### Prompt 1
Update the fuel injector text, beginning at the words "Then, the (actual)" and stopping after "the engine controller.", with "characteristic map" changed to "lookup table".
### Prompt 2
In the fuel injector text, what does the start time of the shutdown process correspond to?
### Prompt 3
Resume the fuel injector text from where it stops.

### Selected text
The fuel injector is then actuated, wherein a selected starting value of the electrical actuation time is used. In other words, a voltage profile whose duration is equal to a selected value is applied to the magnetic coil drive of the fuel injector. The voltage profile preferably starts with an increasing voltage (step-up voltage) which is maintained until the intensity of the current flowing through the magnetic coil reaches a predetermined value (peak current). Then, the voltage distribution has a relatively low voltage (holding voltage). In the case of a very small ejection volume, the holding voltage may not be used. The closing process is initiated by switching off the voltage (boost voltage or holding voltage) and ends with the closing of the fuel injector.

The duration of the closing process is detected during the actuation process of the fuel injector using the starting value of the actuation time. The start time of the shutdown process is known because it corresponds to the shutdown of the voltage. The time at which the closing process ends is determined by a suitable method, for example by the detection method mentioned in the introduction above.

Then, the (actual) injection quantity is obtained on the basis of the starting value of the electrical actuation time and the duration of the detected shut-down procedure. This acquisition of the injection quantity is performed using a characteristic map representing the relationship between the electric actuation time, the duration of the shut-down process, and the injection quantity. For example, the map is stored in a suitable form in a memory of the engine controller.

Then, a difference between the acquired (actual) injection quantity and the predetermined injection quantity is determined, and finally, a value of the electric actuation time (to be used) is determined on the basis of the determined difference.

The determination of the value of the electrical actuation time is also performed using the characteristic diagram described above. In other words, it is determined on the basis of this characteristic map how much the electrical actuation time needs to be changed in order to reduce the difference between the determined injection quantity and the predetermined injection quantity or to adjust it to zero.

When the fuel injector is subsequently actuated with the value of the electric actuation time determined by means of the method according to the invention, an injection quantity closer to or even equal to the predetermined injection quantity is thus obtained.

(Collected data entries)
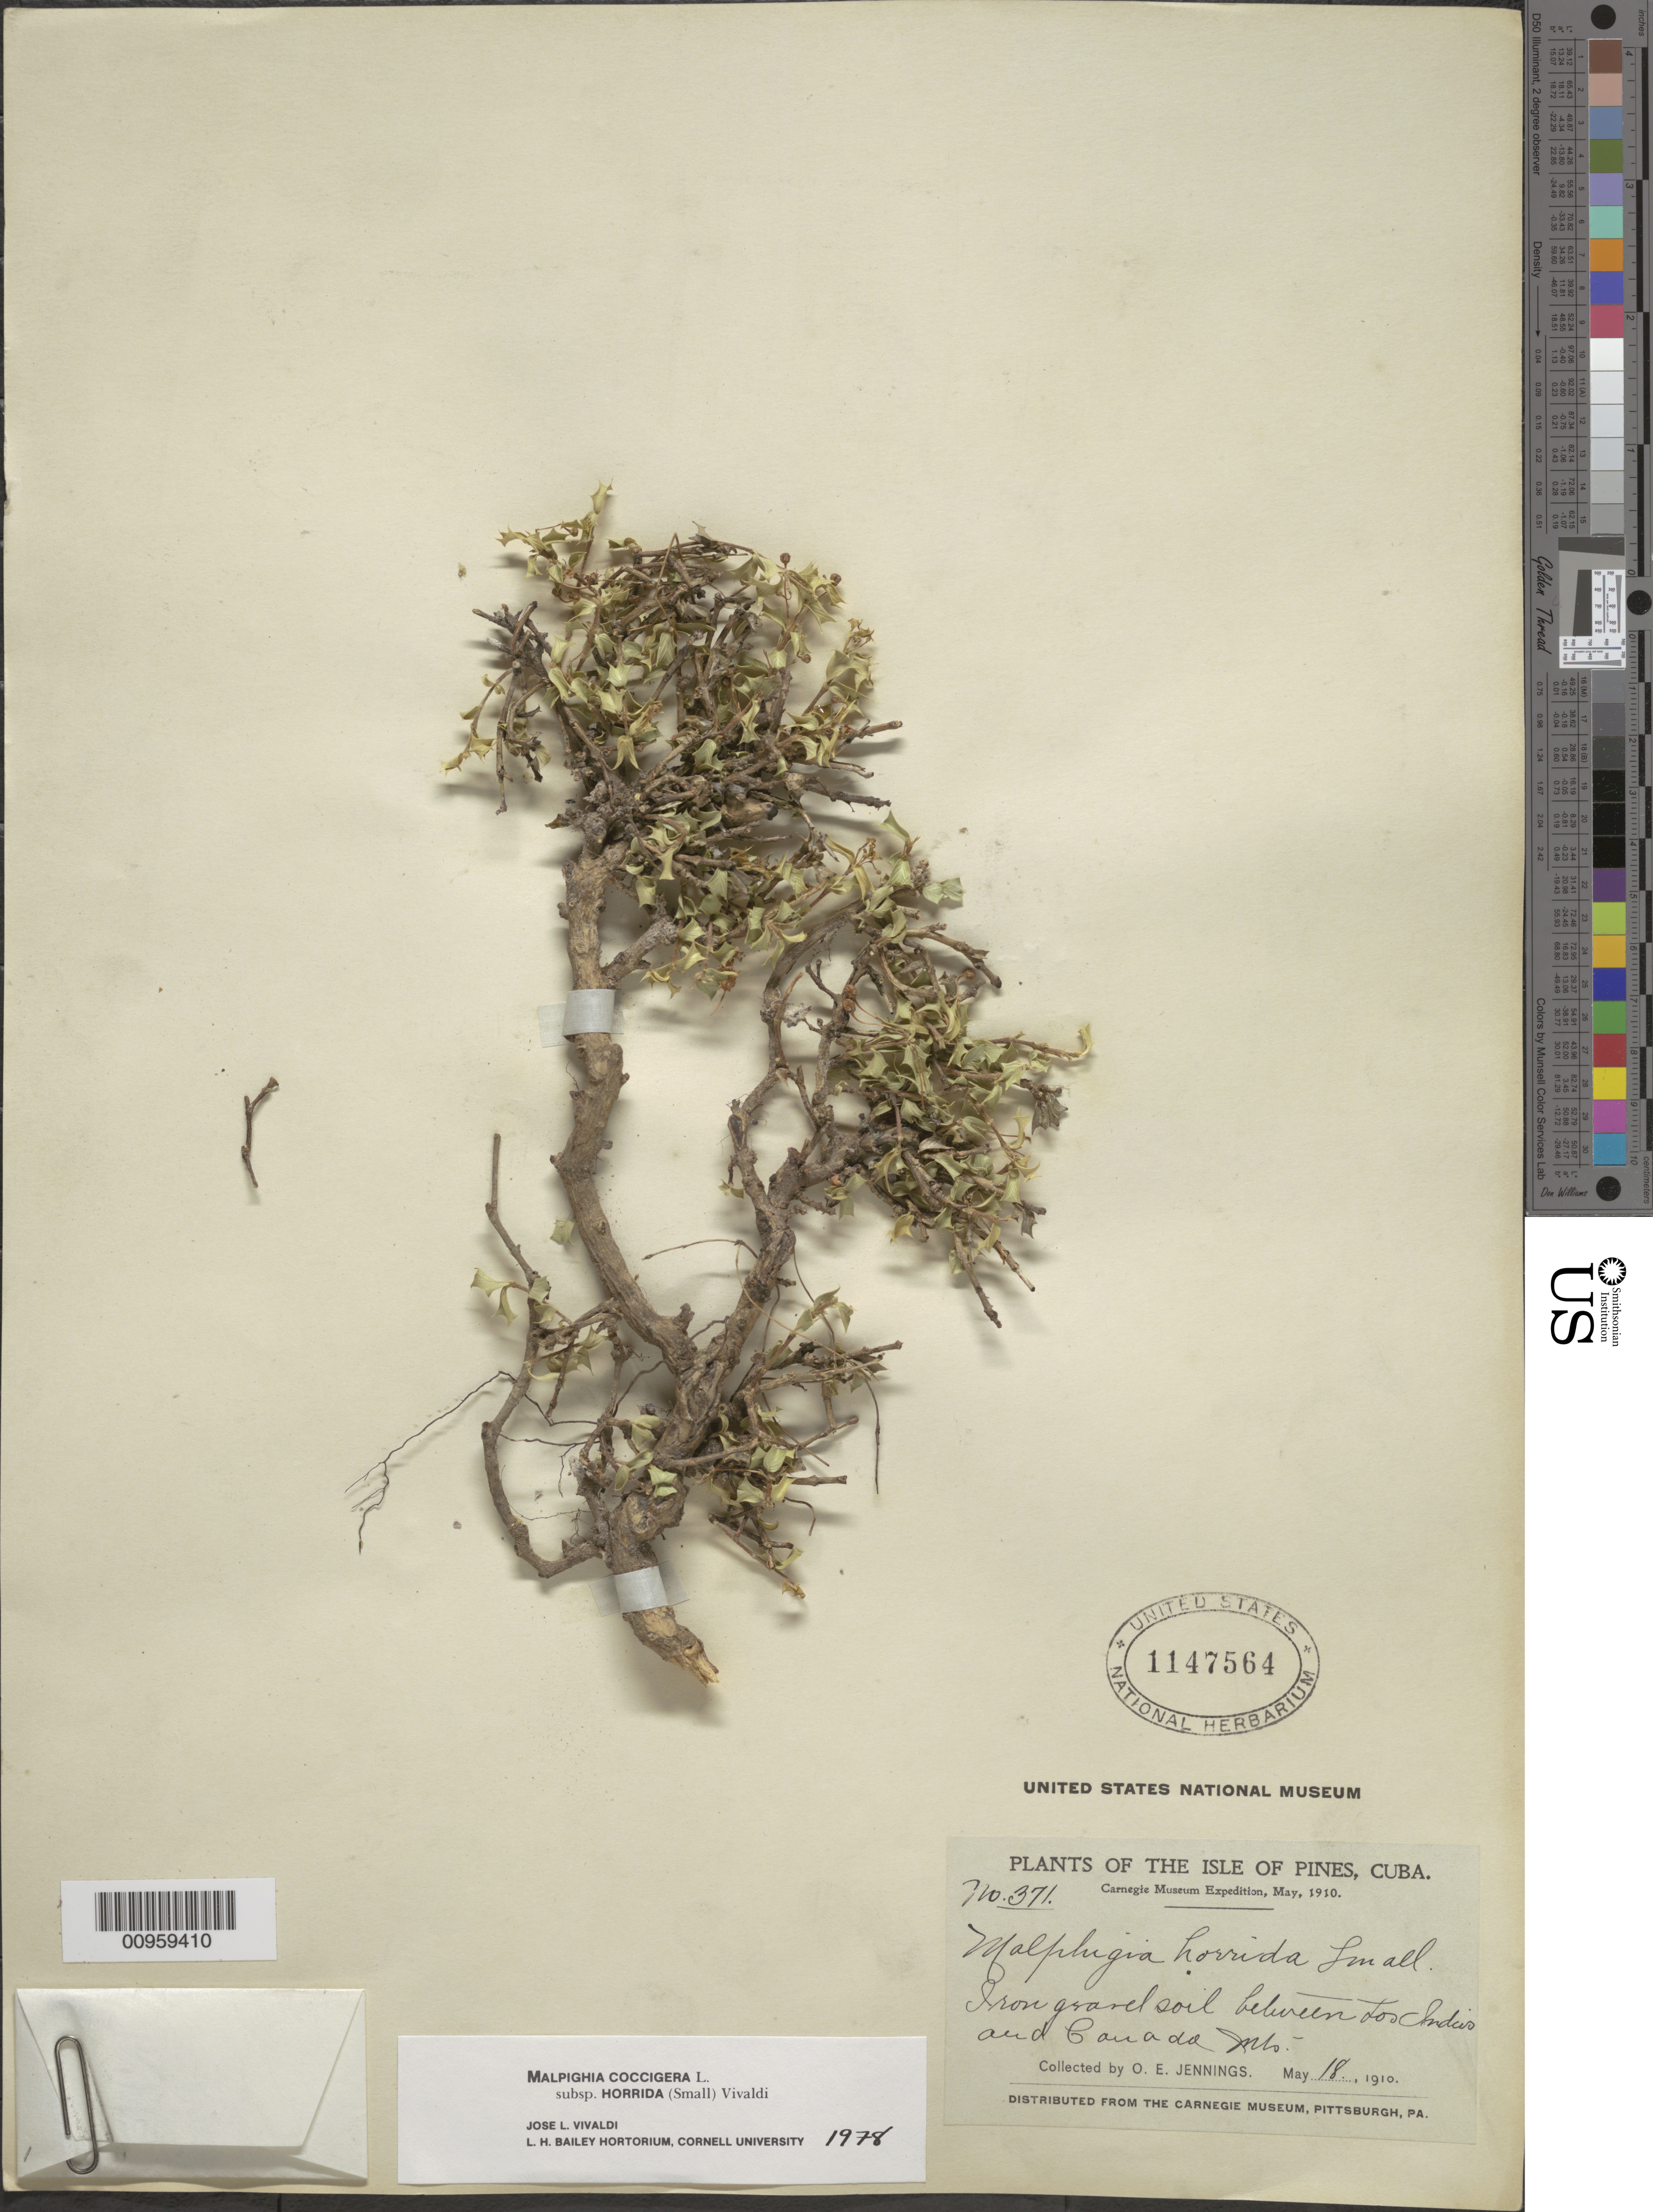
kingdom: Plantae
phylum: Tracheophyta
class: Magnoliopsida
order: Malpighiales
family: Malpighiaceae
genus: Malpighia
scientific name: Malpighia coccigera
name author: L.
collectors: O. E. Jennings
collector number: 371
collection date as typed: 18 May 1910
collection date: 1910-05-18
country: Cuba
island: Isla de la Juventud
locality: Isle of Pines, between Los Indios and Canada Mountains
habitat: Iron gravel soil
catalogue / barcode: US 1147564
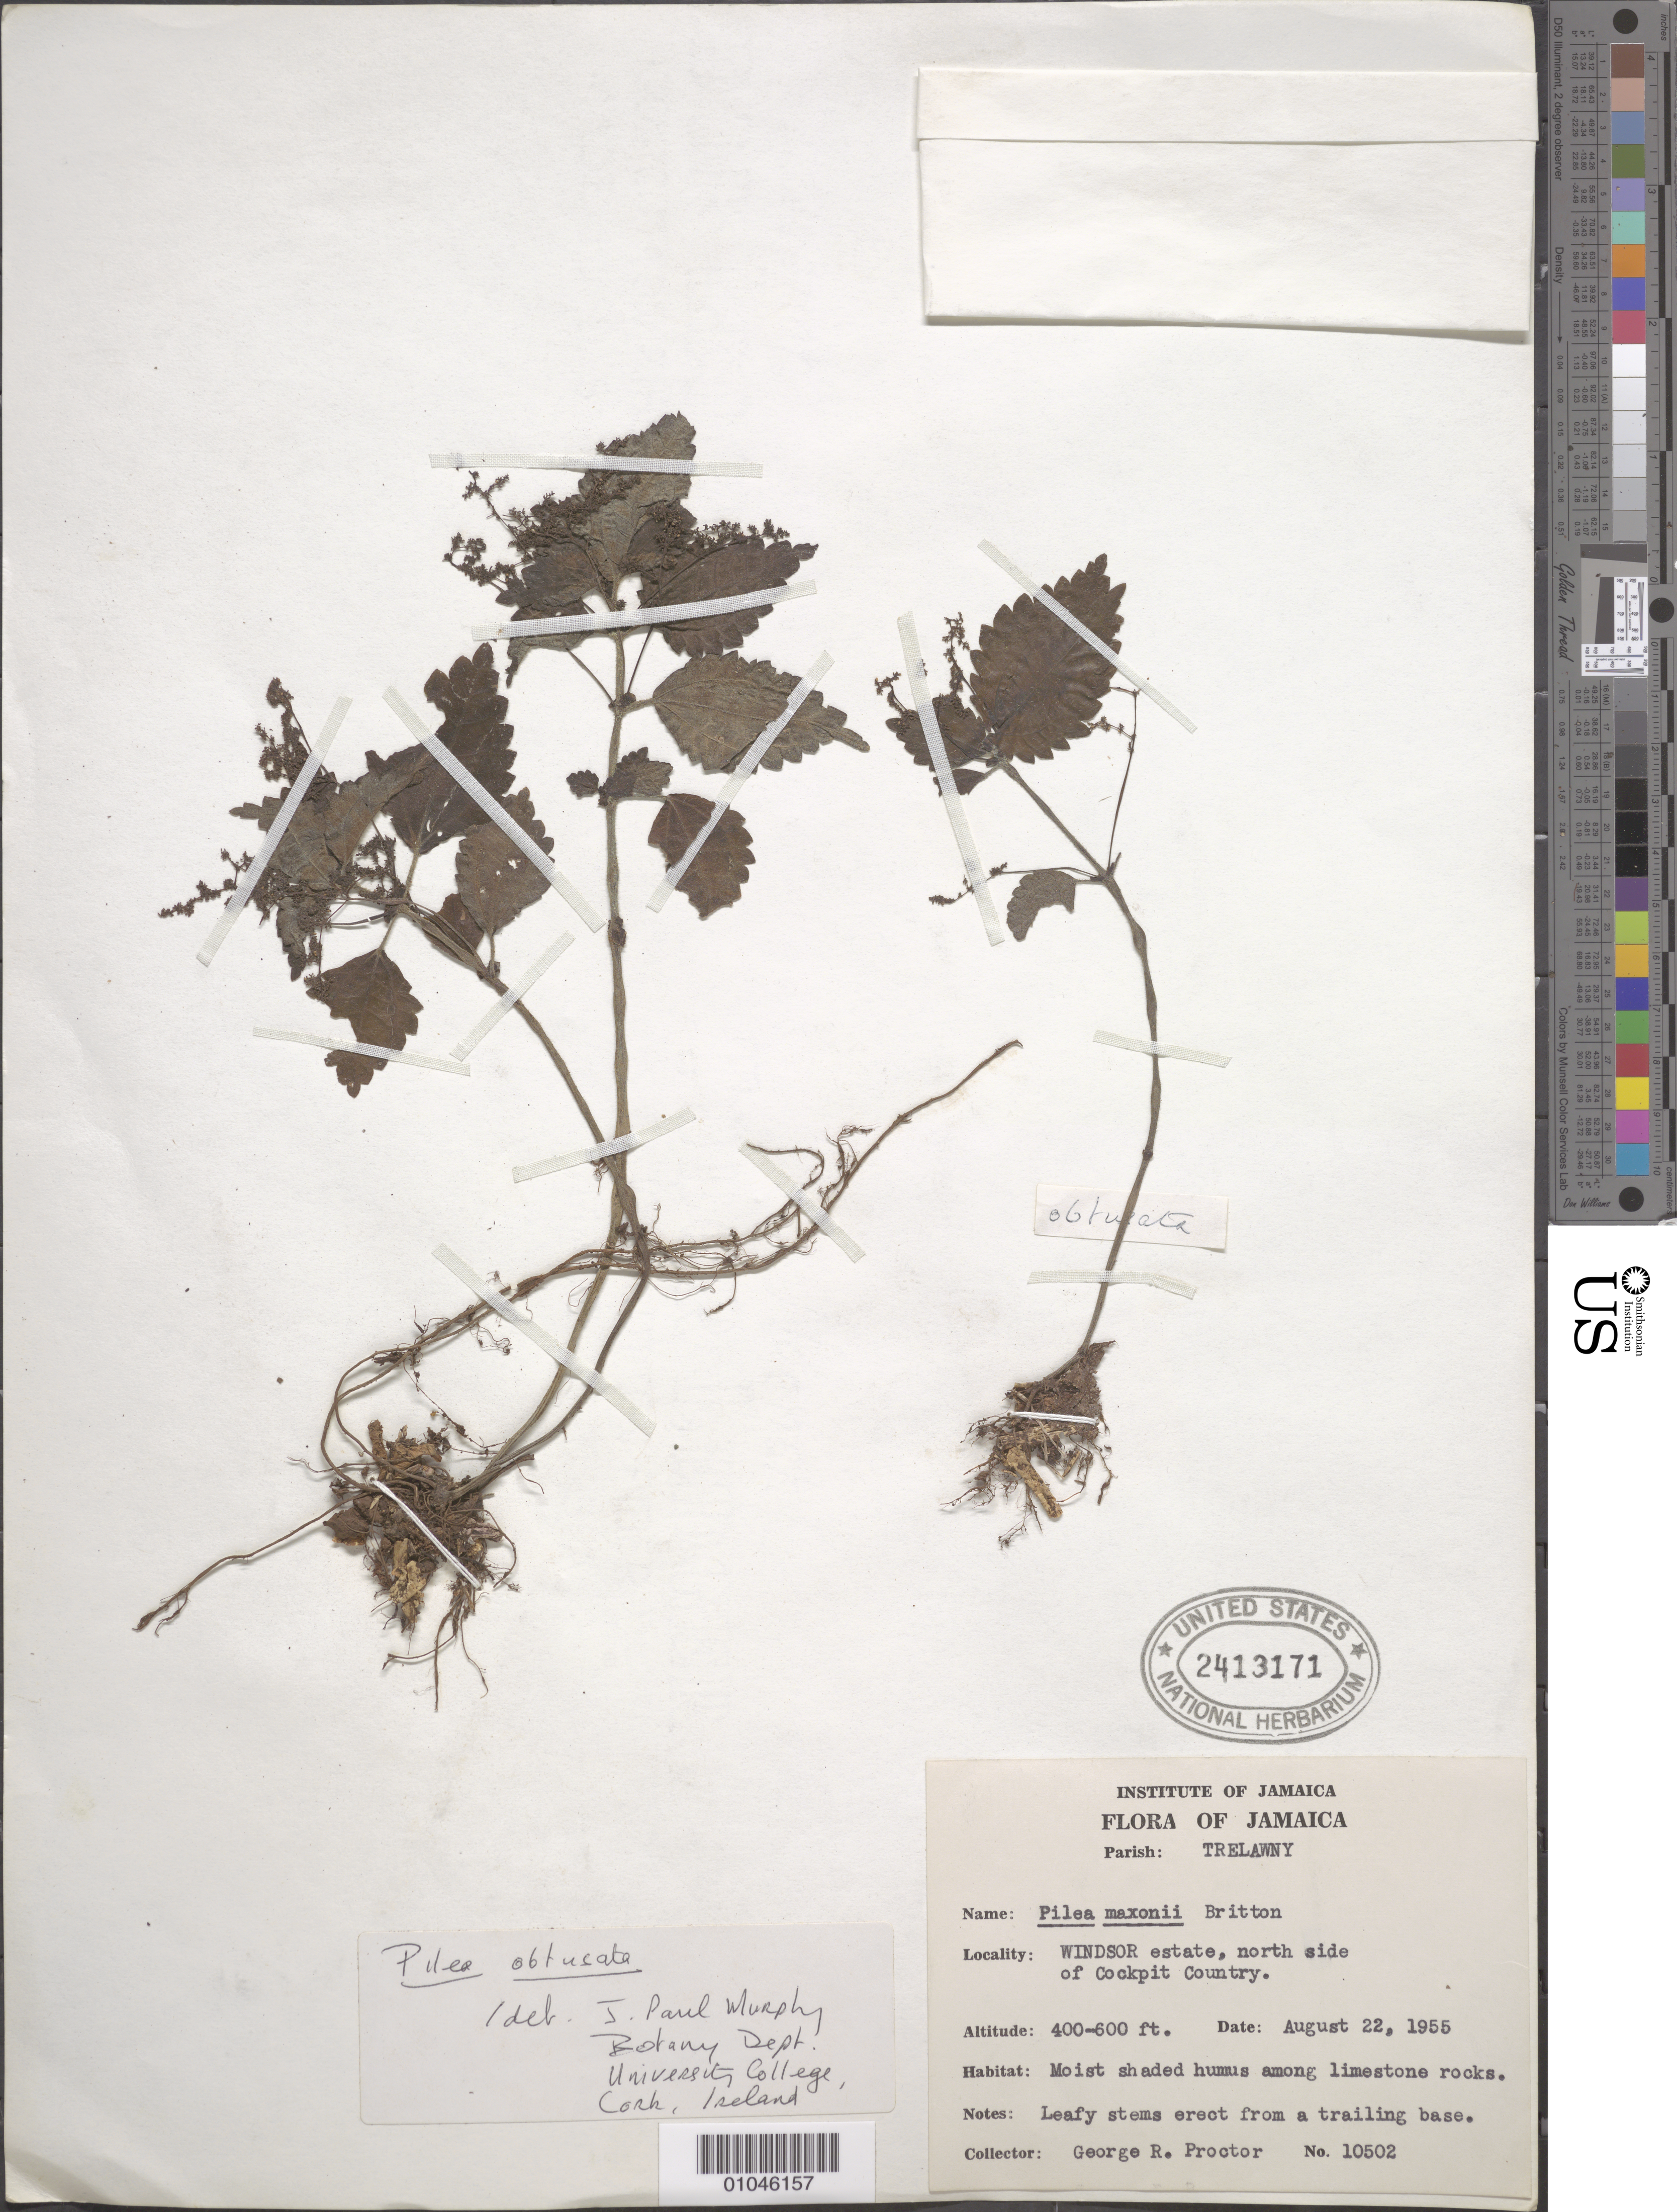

### Task response 1
Then, the (actual) injection quantity is obtained on the basis of the starting value of the electrical actuation time and the duration of the detected shut-down procedure. This acquisition of the injection quantity is performed using a lookup table representing the relationship between the electric actuation time, the duration of the shut-down process, and the injection quantity. For example, the map is stored in a suitable form in a memory of the engine controller.

### Task response 2
It corresponds to the shutdown of the voltage.

### Task response 3
According to an exemplary embodiment of the invention, the method further comprises the steps of: (a) performing a further actuation process of the fuel injector using the determined value of the electrical actuation time; (b) detecting a further duration of the closing process during a further actuation process of the fuel injector using the determined value of the electrical actuation time; (c) acquiring a further injection quantity on the basis of the determined value of the electrical actuation time and the further duration of the detected shut-down process; (d) determining a difference between the acquired injection amount and a predetermined injection amount; and (e) determining a further value of the electrical actuation time on the basis of the determined difference.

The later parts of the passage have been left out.